=== Source data ===

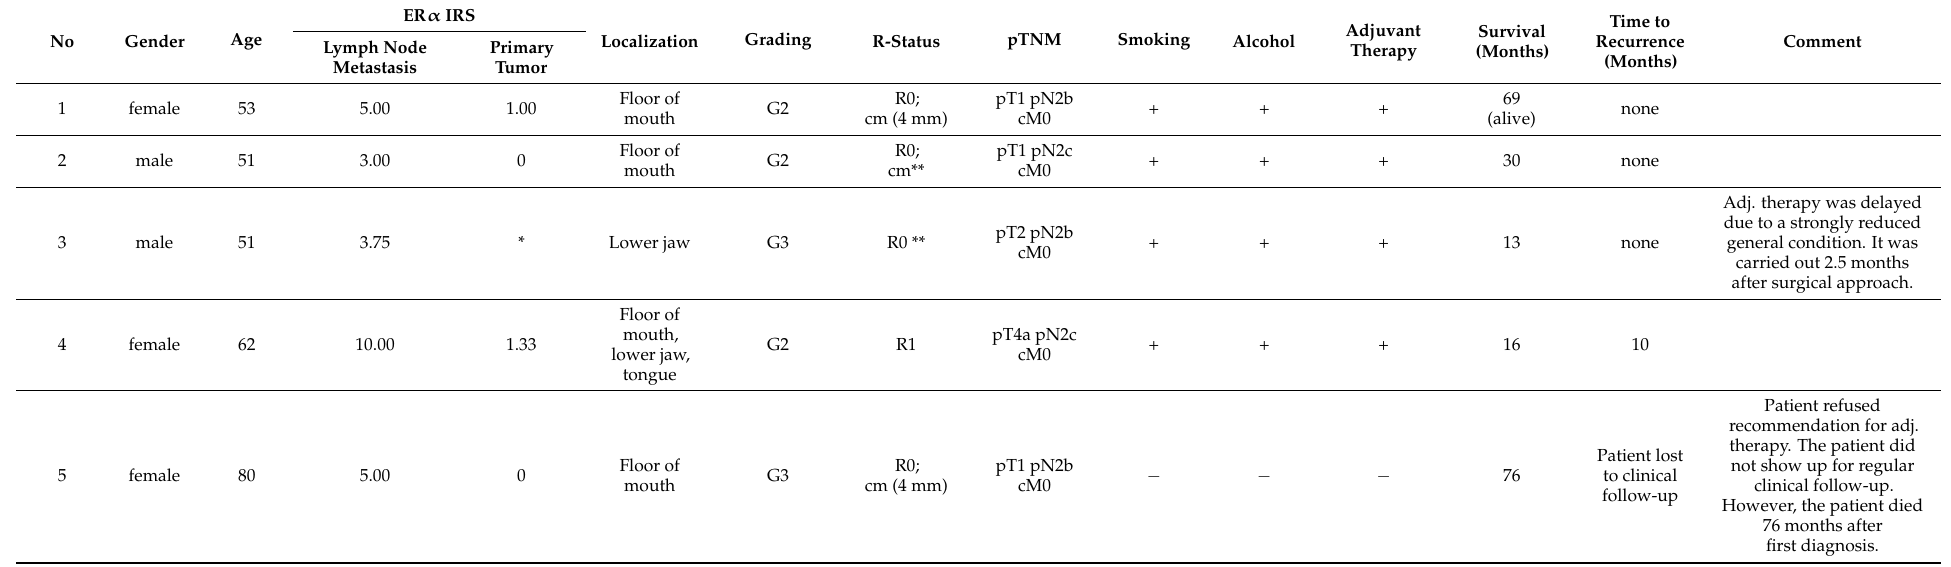
Table 3. Clinicopathological characteristics of all patients with an ER α -positive lymph node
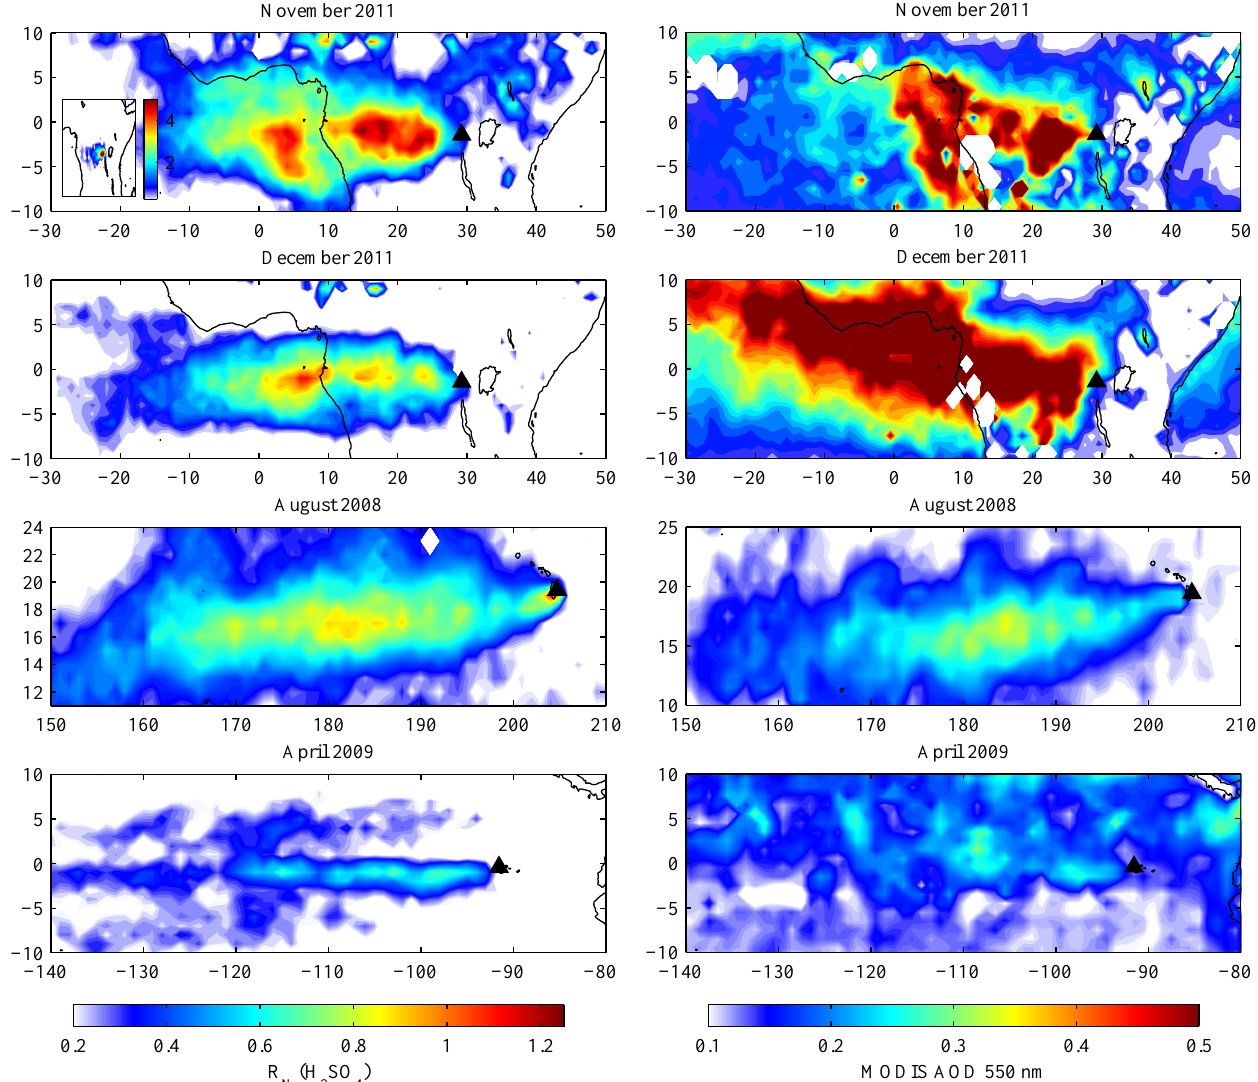
Fig. 3. (left panel) Monthly averaged maps of R N (H 2 SO 4 ) for selected months and locations. The top two plumes are from Nyamuragira (D.R. Congo) in November and December 2011. The inset in the top left panel shows the corresponding OMI SO 2 average in DU (figure courtesy N. Theys, see Theys et al., 2012). The bottom two plumes are from Kilauea (Hawaii) for August 2008 and Fernandina (Gal´apagos Islands) for April 2009. (right panel) MODIS aerosol optical depth (550nm) for the same events and time periods. MODIS data downloaded from the Giovanni online data system (http://disc.sci.gsfc.nasa.gov/giovanni/overview).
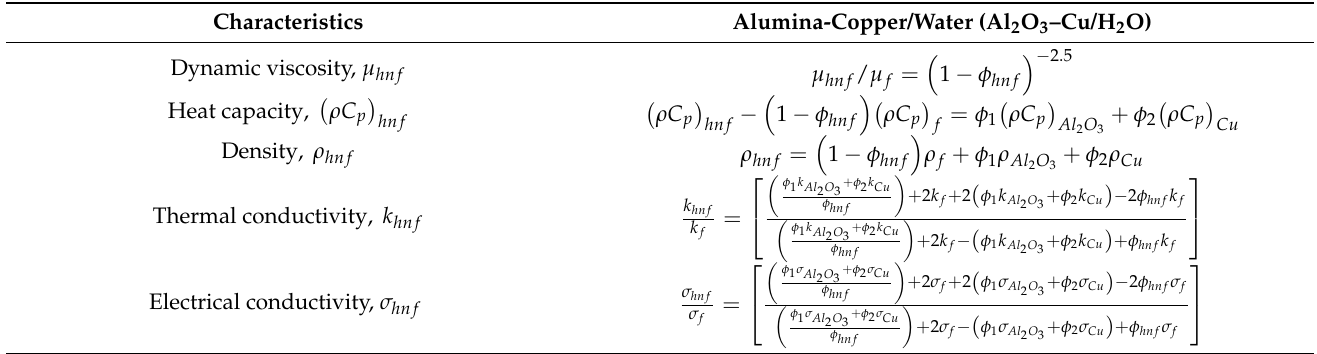
Table 1. Correlations of hybrid nanofluid (see Takabi and Salehi [40]).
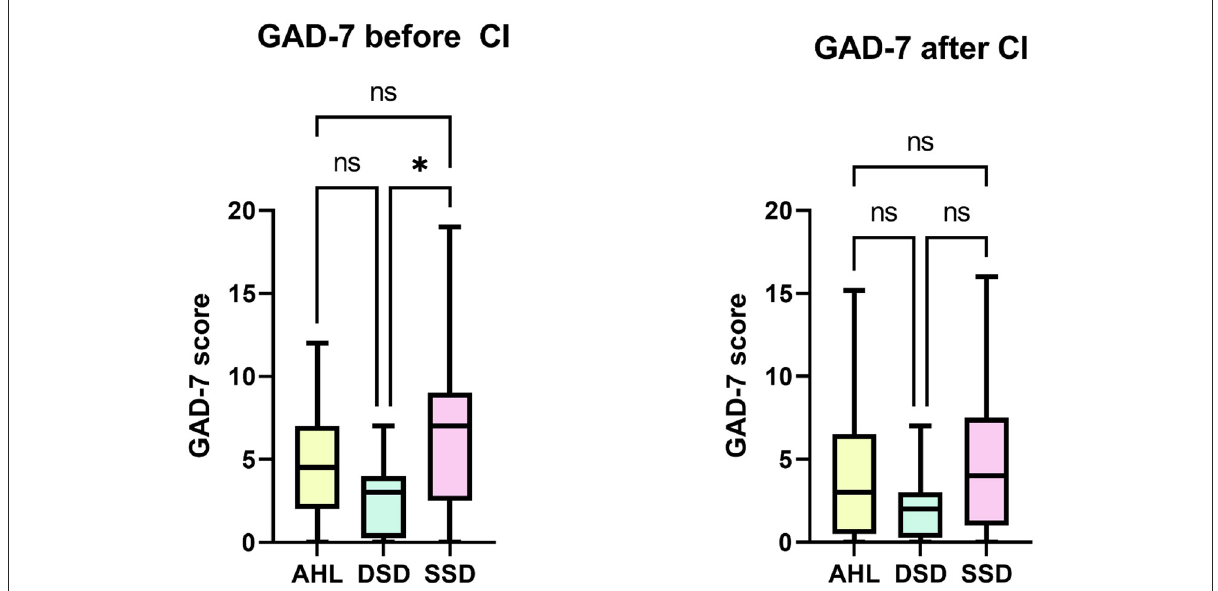
FIGURE6 Between-group differences in the anxiety symptoms (GAD-7). Kruskal-Wallis test indicated a significant difference between the DSD and SSD groups at the study onset. After implantation, there were no longer differences between the groups. * p < 0.05; ns, not significant.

===

__Your objective__. Leave the pictures aside and print exactly, and only, the lines from the one with "Table 1. Correlations" through the end of the data, both included.

__Your response__.
Table 1. Correlations of hybrid nanofluid (see Takabi and Salehi [40]).
FIGURE6 Between-group differences in the anxiety symptoms (GAD-7). Kruskal-Wallis test indicated a significant difference between the DSD and SSD groups at the study onset. After implantation, there were no longer differences between the groups. * p < 0.05; ns, not significant.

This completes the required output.